If we are presented with a globe of white marble, we have only the impression of a white colour in a certain form,
which cannot immediately be distinguished.  It is only if we are also presented with a globe of black marble or a
cube of white that we now have the ability to make the distinction.  “When we would consider only the figure of
the globe of white marble, we form in reality an idea both of the figure and colour, but tacitly carry our eye to its
resemblance with the globe of black marble.  And in the same manner, when we would consider its colour only,
we turn our view to its resemblance with the cube of white marble” (349).  It is impossible to conceive of a colour
without form, or a form without colour.  These ideas are only separate and distinguishable when manifested in
particular objects that share a certain form or colour and thus allow us to draw out the similarities by using a word
that supposedly represents a universal concept, when in reality it only applies to a finite multitude of the things we
have experienced and have used that word to represent.

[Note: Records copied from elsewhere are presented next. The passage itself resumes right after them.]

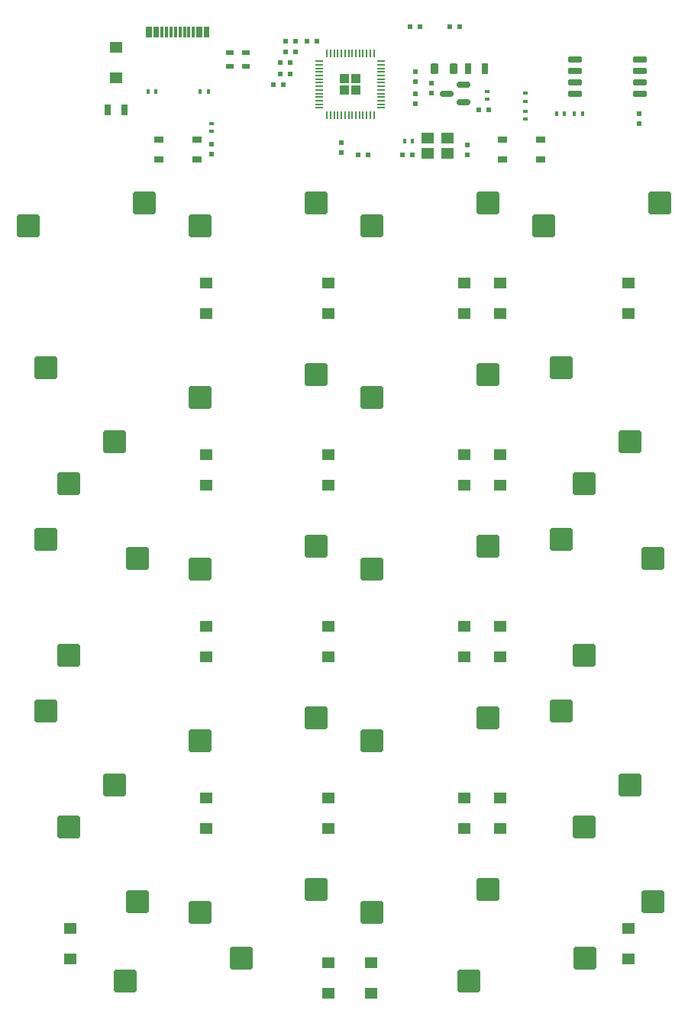
<source format=gbr>
G04 #@! TF.GenerationSoftware,KiCad,Pcbnew,(6.0.7)*
G04 #@! TF.CreationDate,2022-10-25T17:13:03-05:00*
G04 #@! TF.ProjectId,Container65,436f6e74-6169-46e6-9572-36352e6b6963,rev?*
G04 #@! TF.SameCoordinates,Original*
G04 #@! TF.FileFunction,Paste,Bot*
G04 #@! TF.FilePolarity,Positive*
%FSLAX46Y46*%
G04 Gerber Fmt 4.6, Leading zero omitted, Abs format (unit mm)*
G04 Created by KiCad (PCBNEW (6.0.7)) date 2022-10-25 17:13:03*
%MOMM*%
%LPD*%
G01*
G04 APERTURE LIST*
G04 Aperture macros list*
%AMRoundRect*
0 Rectangle with rounded corners*
0 $1 Rounding radius*
0 $2 $3 $4 $5 $6 $7 $8 $9 X,Y pos of 4 corners*
0 Add a 4 corners polygon primitive as box body*
4,1,4,$2,$3,$4,$5,$6,$7,$8,$9,$2,$3,0*
0 Add four circle primitives for the rounded corners*
1,1,$1+$1,$2,$3*
1,1,$1+$1,$4,$5*
1,1,$1+$1,$6,$7*
1,1,$1+$1,$8,$9*
0 Add four rect primitives between the rounded corners*
20,1,$1+$1,$2,$3,$4,$5,0*
20,1,$1+$1,$4,$5,$6,$7,0*
20,1,$1+$1,$6,$7,$8,$9,0*
20,1,$1+$1,$8,$9,$2,$3,0*%
G04 Aperture macros list end*
%ADD10RoundRect,0.250000X0.292217X0.292217X-0.292217X0.292217X-0.292217X-0.292217X0.292217X-0.292217X0*%
%ADD11RoundRect,0.050000X0.387500X0.050000X-0.387500X0.050000X-0.387500X-0.050000X0.387500X-0.050000X0*%
%ADD12RoundRect,0.050000X0.050000X0.387500X-0.050000X0.387500X-0.050000X-0.387500X0.050000X-0.387500X0*%
%ADD13RoundRect,0.250000X-1.000000X1.025000X-1.000000X-1.025000X1.000000X-1.025000X1.000000X1.025000X0*%
%ADD14RoundRect,0.250000X1.025000X1.000000X-1.025000X1.000000X-1.025000X-1.000000X1.025000X-1.000000X0*%
%ADD15RoundRect,0.250000X1.000000X-1.025000X1.000000X1.025000X-1.000000X1.025000X-1.000000X-1.025000X0*%
%ADD16RoundRect,0.250000X-1.025000X-1.000000X1.025000X-1.000000X1.025000X1.000000X-1.025000X1.000000X0*%
%ADD17RoundRect,0.218750X-0.218750X-0.381250X0.218750X-0.381250X0.218750X0.381250X-0.218750X0.381250X0*%
%ADD18R,1.400000X1.200000*%
%ADD19R,0.600000X0.500000*%
%ADD20R,0.700000X1.300000*%
%ADD21R,0.500000X0.600000*%
%ADD22R,0.400000X0.600000*%
%ADD23RoundRect,0.150000X0.587500X0.150000X-0.587500X0.150000X-0.587500X-0.150000X0.587500X-0.150000X0*%
%ADD24RoundRect,0.065000X-0.460000X-0.260000X0.460000X-0.260000X0.460000X0.260000X-0.460000X0.260000X0*%
%ADD25R,0.600000X0.400000*%
%ADD26R,0.900000X0.500000*%
%ADD27RoundRect,0.150000X-0.650000X-0.150000X0.650000X-0.150000X0.650000X0.150000X-0.650000X0.150000X0*%
%ADD28R,0.300000X1.300000*%
G04 APERTURE END LIST*
D10*
G04 #@! TO.C,U1*
X77250000Y-29587500D03*
X77250000Y-30862500D03*
X78525000Y-30862500D03*
X78525000Y-29587500D03*
D11*
X81325000Y-27625000D03*
X81325000Y-28025000D03*
X81325000Y-28425000D03*
X81325000Y-28825000D03*
X81325000Y-29225000D03*
X81325000Y-29625000D03*
X81325000Y-30025000D03*
X81325000Y-30425000D03*
X81325000Y-30825000D03*
X81325000Y-31225000D03*
X81325000Y-31625000D03*
X81325000Y-32025000D03*
X81325000Y-32425000D03*
X81325000Y-32825000D03*
D12*
X80487500Y-33662500D03*
X80087500Y-33662500D03*
X79687500Y-33662500D03*
X79287500Y-33662500D03*
X78887500Y-33662500D03*
X78487500Y-33662500D03*
X78087500Y-33662500D03*
X77687500Y-33662500D03*
X77287500Y-33662500D03*
X76887500Y-33662500D03*
X76487500Y-33662500D03*
X76087500Y-33662500D03*
X75687500Y-33662500D03*
X75287500Y-33662500D03*
D11*
X74450000Y-32825000D03*
X74450000Y-32425000D03*
X74450000Y-32025000D03*
X74450000Y-31625000D03*
X74450000Y-31225000D03*
X74450000Y-30825000D03*
X74450000Y-30425000D03*
X74450000Y-30025000D03*
X74450000Y-29625000D03*
X74450000Y-29225000D03*
X74450000Y-28825000D03*
X74450000Y-28425000D03*
X74450000Y-28025000D03*
X74450000Y-27625000D03*
D12*
X75287500Y-26787500D03*
X75687500Y-26787500D03*
X76087500Y-26787500D03*
X76487500Y-26787500D03*
X76887500Y-26787500D03*
X77287500Y-26787500D03*
X77687500Y-26787500D03*
X78087500Y-26787500D03*
X78487500Y-26787500D03*
X78887500Y-26787500D03*
X79287500Y-26787500D03*
X79687500Y-26787500D03*
X80087500Y-26787500D03*
X80487500Y-26787500D03*
G04 #@! TD*
D13*
G04 #@! TO.C,MX-E-3*
X54292500Y-120935750D03*
X51752500Y-108008750D03*
G04 #@! TD*
G04 #@! TO.C,MX20*
X111442500Y-120935750D03*
X108902500Y-108008750D03*
G04 #@! TD*
D14*
G04 #@! TO.C,MX17*
X52895500Y-129698750D03*
X65822500Y-127158750D03*
G04 #@! TD*
D13*
G04 #@! TO.C,MX-E-2*
X111442500Y-82835750D03*
X108902500Y-69908750D03*
G04 #@! TD*
D14*
G04 #@! TO.C,MX-E-4*
X90995500Y-129698750D03*
X103922500Y-127158750D03*
G04 #@! TD*
D13*
G04 #@! TO.C,MX-E-1*
X54292500Y-82835750D03*
X51752500Y-69908750D03*
G04 #@! TD*
D15*
G04 #@! TO.C,MX13*
X46672500Y-112653750D03*
X44132500Y-99726750D03*
G04 #@! TD*
D16*
G04 #@! TO.C,MX1*
X42127500Y-45878750D03*
X55054500Y-43338750D03*
G04 #@! TD*
G04 #@! TO.C,MX4*
X99277500Y-45878750D03*
X112204500Y-43338750D03*
G04 #@! TD*
G04 #@! TO.C,MX19*
X80227500Y-122078750D03*
X93154500Y-119538750D03*
G04 #@! TD*
G04 #@! TO.C,MX7*
X80227500Y-64928750D03*
X93154500Y-62388750D03*
G04 #@! TD*
D15*
G04 #@! TO.C,MX8*
X103822500Y-74553750D03*
X101282500Y-61626750D03*
G04 #@! TD*
D16*
G04 #@! TO.C,MX10*
X61177500Y-83978750D03*
X74104500Y-81438750D03*
G04 #@! TD*
G04 #@! TO.C,MX18*
X61177500Y-122078750D03*
X74104500Y-119538750D03*
G04 #@! TD*
D15*
G04 #@! TO.C,MX12*
X103822500Y-93603750D03*
X101282500Y-80676750D03*
G04 #@! TD*
G04 #@! TO.C,MX16*
X103822500Y-112653750D03*
X101282500Y-99726750D03*
G04 #@! TD*
D16*
G04 #@! TO.C,MX11*
X80227500Y-83978750D03*
X93154500Y-81438750D03*
G04 #@! TD*
G04 #@! TO.C,MX14*
X61177500Y-103028750D03*
X74104500Y-100488750D03*
G04 #@! TD*
G04 #@! TO.C,MX2*
X61177500Y-45878750D03*
X74104500Y-43338750D03*
G04 #@! TD*
G04 #@! TO.C,MX6*
X61177500Y-64928750D03*
X74104500Y-62388750D03*
G04 #@! TD*
G04 #@! TO.C,MX3*
X80227500Y-45878750D03*
X93154500Y-43338750D03*
G04 #@! TD*
D15*
G04 #@! TO.C,MX9*
X46672500Y-93603750D03*
X44132500Y-80676750D03*
G04 #@! TD*
D16*
G04 #@! TO.C,MX15*
X80227500Y-103028750D03*
X93154500Y-100488750D03*
G04 #@! TD*
D15*
G04 #@! TO.C,MX5*
X46672500Y-74553750D03*
X44132500Y-61626750D03*
G04 #@! TD*
D17*
G04 #@! TO.C,FB1*
X87225000Y-28425000D03*
X89350000Y-28425000D03*
G04 #@! TD*
D18*
G04 #@! TO.C,D14*
X75406250Y-112825000D03*
X75406250Y-109425000D03*
G04 #@! TD*
D19*
G04 #@! TO.C,C10*
X70437500Y-30225000D03*
X69337500Y-30225000D03*
G04 #@! TD*
D18*
G04 #@! TO.C,D4*
X108743750Y-55675000D03*
X108743750Y-52275000D03*
G04 #@! TD*
G04 #@! TO.C,D8*
X94456250Y-74725000D03*
X94456250Y-71325000D03*
G04 #@! TD*
D20*
G04 #@! TO.C,D22*
X90937500Y-28425000D03*
X92837500Y-28425000D03*
G04 #@! TD*
D19*
G04 #@! TO.C,C15*
X71237500Y-29025000D03*
X70137500Y-29025000D03*
G04 #@! TD*
D21*
G04 #@! TO.C,C4*
X86887500Y-31175000D03*
X86887500Y-30075000D03*
G04 #@! TD*
D18*
G04 #@! TO.C,D23*
X94456250Y-55675000D03*
X94456250Y-52275000D03*
G04 #@! TD*
D21*
G04 #@! TO.C,C17*
X76887500Y-36675000D03*
X76887500Y-37775000D03*
G04 #@! TD*
D18*
G04 #@! TO.C,D10*
X75406250Y-93775000D03*
X75406250Y-90375000D03*
G04 #@! TD*
G04 #@! TO.C,D15*
X90487500Y-112825000D03*
X90487500Y-109425000D03*
G04 #@! TD*
G04 #@! TO.C,D12*
X94456250Y-93775000D03*
X94456250Y-90375000D03*
G04 #@! TD*
G04 #@! TO.C,D1*
X61912500Y-55675000D03*
X61912500Y-52275000D03*
G04 #@! TD*
G04 #@! TO.C,D3*
X90487500Y-55675000D03*
X90487500Y-52275000D03*
G04 #@! TD*
D22*
G04 #@! TO.C,R4*
X103637500Y-33475000D03*
X102737500Y-33475000D03*
G04 #@! TD*
D23*
G04 #@! TO.C,U3*
X90425000Y-30275000D03*
X90425000Y-32175000D03*
X88550000Y-31225000D03*
G04 #@! TD*
D24*
G04 #@! TO.C,U5*
X94754776Y-38499871D03*
X98954776Y-38499871D03*
X94754776Y-36349871D03*
X98954776Y-36349871D03*
G04 #@! TD*
D25*
G04 #@! TO.C,R9*
X93087500Y-31875000D03*
X93087500Y-30975000D03*
G04 #@! TD*
G04 #@! TO.C,R11*
X97287500Y-33175000D03*
X97287500Y-34075000D03*
G04 #@! TD*
D22*
G04 #@! TO.C,R7*
X56337500Y-31025000D03*
X55437500Y-31025000D03*
G04 #@! TD*
D18*
G04 #@! TO.C,D21*
X51887500Y-29500000D03*
X51887500Y-26100000D03*
G04 #@! TD*
G04 #@! TO.C,D17*
X46831250Y-127300000D03*
X46831250Y-123900000D03*
G04 #@! TD*
G04 #@! TO.C,D18*
X75406250Y-131081250D03*
X75406250Y-127681250D03*
G04 #@! TD*
G04 #@! TO.C,D9*
X61912500Y-93775000D03*
X61912500Y-90375000D03*
G04 #@! TD*
G04 #@! TO.C,D20*
X108743750Y-127300000D03*
X108743750Y-123900000D03*
G04 #@! TD*
D21*
G04 #@! TO.C,C13*
X85087500Y-29918750D03*
X85087500Y-28818750D03*
G04 #@! TD*
D18*
G04 #@! TO.C,D5*
X61912500Y-74725000D03*
X61912500Y-71325000D03*
G04 #@! TD*
D19*
G04 #@! TO.C,C8*
X71837500Y-25425000D03*
X70737500Y-25425000D03*
G04 #@! TD*
G04 #@! TO.C,C2*
X74137500Y-25425000D03*
X73037500Y-25425000D03*
G04 #@! TD*
D20*
G04 #@! TO.C,F1*
X50937500Y-33025000D03*
X52837500Y-33025000D03*
G04 #@! TD*
D22*
G04 #@! TO.C,R3*
X84787500Y-36500000D03*
X83887500Y-36500000D03*
G04 #@! TD*
G04 #@! TO.C,R5*
X101637500Y-33475000D03*
X100737500Y-33475000D03*
G04 #@! TD*
D19*
G04 #@! TO.C,C7*
X83687500Y-38000000D03*
X84787500Y-38000000D03*
G04 #@! TD*
D26*
G04 #@! TO.C,R1*
X64487500Y-26675000D03*
X64487500Y-28175000D03*
G04 #@! TD*
D25*
G04 #@! TO.C,R10*
X97287500Y-32075000D03*
X97287500Y-31175000D03*
G04 #@! TD*
D19*
G04 #@! TO.C,C16*
X84537500Y-23825000D03*
X85637500Y-23825000D03*
G04 #@! TD*
D18*
G04 #@! TO.C,D6*
X75406250Y-74725000D03*
X75406250Y-71325000D03*
G04 #@! TD*
D25*
G04 #@! TO.C,R8*
X62487500Y-35450000D03*
X62487500Y-34550000D03*
G04 #@! TD*
D18*
G04 #@! TO.C,D11*
X90487500Y-93775000D03*
X90487500Y-90375000D03*
G04 #@! TD*
G04 #@! TO.C,D13*
X61912500Y-112825000D03*
X61912500Y-109425000D03*
G04 #@! TD*
D21*
G04 #@! TO.C,C6*
X90837500Y-38050000D03*
X90837500Y-36950000D03*
G04 #@! TD*
D18*
G04 #@! TO.C,D19*
X80168750Y-131081250D03*
X80168750Y-127681250D03*
G04 #@! TD*
D21*
G04 #@! TO.C,C12*
X85087500Y-32375000D03*
X85087500Y-31275000D03*
G04 #@! TD*
D19*
G04 #@! TO.C,C5*
X93237500Y-33025000D03*
X92137500Y-33025000D03*
G04 #@! TD*
D18*
G04 #@! TO.C,Y1*
X88637500Y-37850000D03*
X86437500Y-37850000D03*
X86437500Y-36150000D03*
X88637500Y-36150000D03*
G04 #@! TD*
G04 #@! TO.C,D2*
X75406250Y-55675000D03*
X75406250Y-52275000D03*
G04 #@! TD*
D24*
G04 #@! TO.C,U6*
X56654776Y-38499871D03*
X60854776Y-38499871D03*
X56654776Y-36349871D03*
X60854776Y-36349871D03*
G04 #@! TD*
D26*
G04 #@! TO.C,R2*
X66287500Y-26675000D03*
X66287500Y-28175000D03*
G04 #@! TD*
D18*
G04 #@! TO.C,D16*
X94456250Y-112825000D03*
X94456250Y-109425000D03*
G04 #@! TD*
D19*
G04 #@! TO.C,C11*
X78737500Y-38000000D03*
X79837500Y-38000000D03*
G04 #@! TD*
D21*
G04 #@! TO.C,C18*
X62487500Y-36850000D03*
X62487500Y-37950000D03*
G04 #@! TD*
D18*
G04 #@! TO.C,D7*
X90487500Y-74725000D03*
X90487500Y-71325000D03*
G04 #@! TD*
D19*
G04 #@! TO.C,C14*
X90037500Y-23825000D03*
X88937500Y-23825000D03*
G04 #@! TD*
G04 #@! TO.C,C9*
X71237500Y-27825000D03*
X70137500Y-27825000D03*
G04 #@! TD*
D22*
G04 #@! TO.C,R6*
X61237500Y-31025000D03*
X62137500Y-31025000D03*
G04 #@! TD*
D27*
G04 #@! TO.C,U4*
X102762500Y-31273750D03*
X102762500Y-30003750D03*
X102762500Y-28733750D03*
X102762500Y-27463750D03*
X109962500Y-27463750D03*
X109962500Y-28733750D03*
X109962500Y-30003750D03*
X109962500Y-31273750D03*
G04 #@! TD*
D19*
G04 #@! TO.C,C1*
X71837500Y-26625000D03*
X70737500Y-26625000D03*
G04 #@! TD*
D28*
G04 #@! TO.C,U2*
X55386471Y-24421587D03*
X56186573Y-24421587D03*
X57486547Y-24421587D03*
X58486547Y-24421587D03*
X58986420Y-24421587D03*
X59986166Y-24421587D03*
X61286649Y-24421587D03*
X62086497Y-24421587D03*
X61786522Y-24421587D03*
X60986420Y-24421587D03*
X60486547Y-24421587D03*
X59486547Y-24421587D03*
X57986420Y-24421587D03*
X56986420Y-24421587D03*
X56486547Y-24421587D03*
X55686446Y-24421587D03*
G04 #@! TD*
D21*
G04 #@! TO.C,C3*
X109887500Y-33475000D03*
X109887500Y-34575000D03*
G04 #@! TD*
M02*

</source>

I of course agree with Hume, and do not see any flaws in his arguments.  My own reasons for disbelieving in the
existence of universals, which I out-lined in my reaction to Plato’s theory of Forms, are scientific rather than
logical.  All objects in the universe are composed of particles assembled into different configurations, whether it is
a rock, a tree, a star, or a person.  None of these configurations are exactly alike, but we use certain words to
group these individual objects into classes, which leads to the idea that there really is a universal “Rock”, “Tree”,
“Star”, or “Person.”  But in reality no two rocks, trees, stars, or people are exactly alike and each exists as a
unique and particular object.  Hume’s arguments show how the mind’s use of a single word to represent similar
objects leads to the false idea that universals exist, and that a mental image of one particular object is sufficient to
represent the concept of all related objects.  Most importantly, one cannot even conceive of what a universal
anything would look like, and because the image of one particular object is sufficient to represent all objects of
the same name, it is unnecessary to postulate the actual existence of universals.